Front Row Features:  Do you feel lucky to have found someone of Emily’s stature in Hollywood to be in your low-budget independent movie?

Shelton: Yes. She really did it for the experience because it was so different. She’d had a fond memory of working on her first feature, “My Summer of Love,” which also was improvised, and never thought she’s have a chance to work that way again, so it was another reason.

Front Row Features: How did this story come to you?

Shelton: Mark came to me with a kernel of an idea. Emily was at the top of my list, and when we lost (Weisz) for Hannah, Rosemarie was it. I was terrified this movie was dead in the water three days before the production without one of our leads. As soon as I thought of Rosemarie, I thought everything’s going to be OK. Luckily, she was able to do it even though she already was on a TV show, and she had to squeeze (filming “Your Sister’s Sister”) around that.  It wasn’t like replacing anybody in any kind of movie; it was a very specific kind of paradigm. So when I brought up her name to Mark (Duplass) he said, “I think she’ll say yes if she’s available.” She had told him a year earlier she had seen “Humpday” (in which he starred) and wanted to work with us.  Not everybody wants to improvise because it’s tough and a very different way of working than a scripted movie.
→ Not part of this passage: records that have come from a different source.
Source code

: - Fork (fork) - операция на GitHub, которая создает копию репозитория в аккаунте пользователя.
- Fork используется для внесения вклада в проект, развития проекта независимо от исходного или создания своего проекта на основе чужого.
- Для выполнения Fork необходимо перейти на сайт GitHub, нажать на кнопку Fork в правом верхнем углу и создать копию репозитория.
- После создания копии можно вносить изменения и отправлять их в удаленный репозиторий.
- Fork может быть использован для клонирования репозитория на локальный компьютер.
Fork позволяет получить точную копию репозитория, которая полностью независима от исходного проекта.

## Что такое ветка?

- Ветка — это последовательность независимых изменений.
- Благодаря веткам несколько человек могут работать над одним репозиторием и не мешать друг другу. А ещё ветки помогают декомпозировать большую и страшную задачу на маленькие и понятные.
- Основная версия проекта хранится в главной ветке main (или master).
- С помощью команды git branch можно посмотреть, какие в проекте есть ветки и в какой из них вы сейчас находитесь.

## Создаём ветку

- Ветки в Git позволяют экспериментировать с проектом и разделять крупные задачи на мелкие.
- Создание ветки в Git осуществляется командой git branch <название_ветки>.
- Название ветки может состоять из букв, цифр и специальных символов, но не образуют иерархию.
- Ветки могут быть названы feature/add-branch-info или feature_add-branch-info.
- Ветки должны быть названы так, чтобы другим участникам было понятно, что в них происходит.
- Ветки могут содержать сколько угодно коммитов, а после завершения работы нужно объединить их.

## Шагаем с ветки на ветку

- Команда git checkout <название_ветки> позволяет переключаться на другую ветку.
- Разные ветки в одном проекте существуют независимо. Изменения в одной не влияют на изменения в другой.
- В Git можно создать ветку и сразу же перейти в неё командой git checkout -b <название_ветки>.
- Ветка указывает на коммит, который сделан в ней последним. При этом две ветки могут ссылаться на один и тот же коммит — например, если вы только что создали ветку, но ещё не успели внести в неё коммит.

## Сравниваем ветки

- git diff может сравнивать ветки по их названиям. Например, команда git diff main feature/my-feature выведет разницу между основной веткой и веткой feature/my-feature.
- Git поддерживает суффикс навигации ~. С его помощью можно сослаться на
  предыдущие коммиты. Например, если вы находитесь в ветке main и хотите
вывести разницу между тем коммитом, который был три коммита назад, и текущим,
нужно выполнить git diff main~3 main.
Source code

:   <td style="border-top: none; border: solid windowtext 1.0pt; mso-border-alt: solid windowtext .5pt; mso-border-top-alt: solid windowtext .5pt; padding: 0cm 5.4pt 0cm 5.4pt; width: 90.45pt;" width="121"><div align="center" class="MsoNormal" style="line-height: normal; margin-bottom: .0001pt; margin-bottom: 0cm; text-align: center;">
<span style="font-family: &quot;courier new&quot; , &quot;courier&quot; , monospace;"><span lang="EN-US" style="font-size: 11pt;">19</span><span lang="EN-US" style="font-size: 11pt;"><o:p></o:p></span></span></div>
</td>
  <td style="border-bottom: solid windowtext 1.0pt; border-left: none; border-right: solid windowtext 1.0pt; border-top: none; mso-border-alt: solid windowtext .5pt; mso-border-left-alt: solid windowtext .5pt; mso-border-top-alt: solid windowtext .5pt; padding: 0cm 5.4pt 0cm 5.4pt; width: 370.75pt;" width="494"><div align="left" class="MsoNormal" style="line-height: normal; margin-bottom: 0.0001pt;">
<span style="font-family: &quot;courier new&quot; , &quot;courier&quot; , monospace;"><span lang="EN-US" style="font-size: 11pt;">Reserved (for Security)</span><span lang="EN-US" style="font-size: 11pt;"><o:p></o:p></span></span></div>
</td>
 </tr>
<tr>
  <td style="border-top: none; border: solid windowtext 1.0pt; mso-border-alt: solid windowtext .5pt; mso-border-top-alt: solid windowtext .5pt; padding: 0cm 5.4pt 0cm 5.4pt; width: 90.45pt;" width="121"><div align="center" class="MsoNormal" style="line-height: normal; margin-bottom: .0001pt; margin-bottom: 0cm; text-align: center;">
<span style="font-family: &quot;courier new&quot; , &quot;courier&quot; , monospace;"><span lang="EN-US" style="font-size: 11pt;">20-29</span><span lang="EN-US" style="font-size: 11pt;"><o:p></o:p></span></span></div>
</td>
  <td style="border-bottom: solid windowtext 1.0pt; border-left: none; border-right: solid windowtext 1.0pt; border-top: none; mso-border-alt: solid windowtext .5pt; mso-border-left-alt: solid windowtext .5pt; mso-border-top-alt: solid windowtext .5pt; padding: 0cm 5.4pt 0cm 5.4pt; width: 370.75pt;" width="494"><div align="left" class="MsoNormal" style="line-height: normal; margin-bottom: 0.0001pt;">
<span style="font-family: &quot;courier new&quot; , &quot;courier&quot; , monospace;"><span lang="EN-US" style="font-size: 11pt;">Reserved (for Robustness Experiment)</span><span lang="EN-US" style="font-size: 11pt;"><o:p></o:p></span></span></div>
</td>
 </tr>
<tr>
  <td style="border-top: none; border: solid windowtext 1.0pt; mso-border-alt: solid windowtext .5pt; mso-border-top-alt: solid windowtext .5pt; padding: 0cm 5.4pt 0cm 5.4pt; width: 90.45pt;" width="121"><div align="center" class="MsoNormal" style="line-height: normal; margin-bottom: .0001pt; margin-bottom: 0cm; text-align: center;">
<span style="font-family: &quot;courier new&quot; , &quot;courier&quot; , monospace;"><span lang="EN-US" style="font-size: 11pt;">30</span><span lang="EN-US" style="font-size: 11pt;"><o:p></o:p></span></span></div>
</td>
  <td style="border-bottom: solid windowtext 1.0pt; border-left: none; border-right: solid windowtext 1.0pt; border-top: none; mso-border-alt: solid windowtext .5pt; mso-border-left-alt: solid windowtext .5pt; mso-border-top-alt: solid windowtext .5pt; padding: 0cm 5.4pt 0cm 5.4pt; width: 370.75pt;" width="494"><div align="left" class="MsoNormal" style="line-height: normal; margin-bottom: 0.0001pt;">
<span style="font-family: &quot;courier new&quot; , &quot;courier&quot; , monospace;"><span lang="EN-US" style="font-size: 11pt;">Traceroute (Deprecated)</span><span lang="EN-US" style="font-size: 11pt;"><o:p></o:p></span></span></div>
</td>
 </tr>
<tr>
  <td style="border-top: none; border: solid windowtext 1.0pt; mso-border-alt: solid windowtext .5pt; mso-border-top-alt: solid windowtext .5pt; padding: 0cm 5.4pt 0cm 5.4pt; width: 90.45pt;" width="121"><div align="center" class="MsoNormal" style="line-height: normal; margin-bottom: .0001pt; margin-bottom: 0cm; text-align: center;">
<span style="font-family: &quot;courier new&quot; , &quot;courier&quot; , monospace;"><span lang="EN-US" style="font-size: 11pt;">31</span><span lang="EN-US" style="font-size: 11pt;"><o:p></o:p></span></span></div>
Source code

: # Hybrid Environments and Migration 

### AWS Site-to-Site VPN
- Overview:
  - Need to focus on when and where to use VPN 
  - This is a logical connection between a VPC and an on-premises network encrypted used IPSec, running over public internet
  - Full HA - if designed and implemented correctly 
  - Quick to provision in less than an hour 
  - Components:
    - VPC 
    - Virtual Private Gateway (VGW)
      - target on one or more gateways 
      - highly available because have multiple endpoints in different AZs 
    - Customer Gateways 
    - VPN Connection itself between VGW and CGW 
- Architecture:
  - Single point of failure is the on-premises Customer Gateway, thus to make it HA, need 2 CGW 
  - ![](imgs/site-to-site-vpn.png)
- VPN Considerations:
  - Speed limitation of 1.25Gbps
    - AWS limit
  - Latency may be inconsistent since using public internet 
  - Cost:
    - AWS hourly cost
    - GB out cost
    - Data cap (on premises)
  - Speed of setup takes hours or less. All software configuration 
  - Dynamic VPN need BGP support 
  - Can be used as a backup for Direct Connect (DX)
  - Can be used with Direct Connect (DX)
Front Row Features: Why was Emily at the top of your casting list?

Shelton: I had been obsessed with her ever since I saw her in “Sunshine Cleaning,” and not recognizing her from “The Devil Wears Prada.” I literally walked out of the theater and wondered, “Who is that young American actress I’ve never seen before?” And then I looked her up on IMDB and thought, that’s mind-blowing. Every one of her very disparate kinds of roles that she’s played, I totally believe.

Front Row Features: What does Rosemarie bring to the role of Hannah?

Shelton: She’s so emotionally grounded and so credible in every role. She’s such a charmer. The thing I like about her in my film is that she’s able to bring so much of her own cadence and her own personality to the fore because she’s one of the funniest most charming people I’ve ever met. It was great to let that shine through.

Front Row Features: The ending is open for interpretation by the viewer. Did you purposely want to leave it uncertain for the viewer to guess what happens next?

Shelton: The plan was always to have the ending that’s in the movie. Just in case, we shot a couple of different endings. I had a series of rough-edit screens and at the very first one, it was unanimous, the ending we had was the right one.

Front Row Features: Who’s your biggest creative influence?

Shelton: Woody Allen. The idea you could make a feature film with conversation as the base—natural, human conversations—that was an enormous influence for me. My mom was a French New Wave fan, so (Francois Truffaut’s) “Jules and Jim” was a big influence on me as well and Jean-Luc Godard.

Front Row Features: What’s your next project?

Shelton: I just shot my fifth feature called “Touchy Feely” with Rosemarie DeWitt. We wrapped about three weeks ago. I wrote the role for her. I’ve also made a couple of web series along the way, music videos and so on.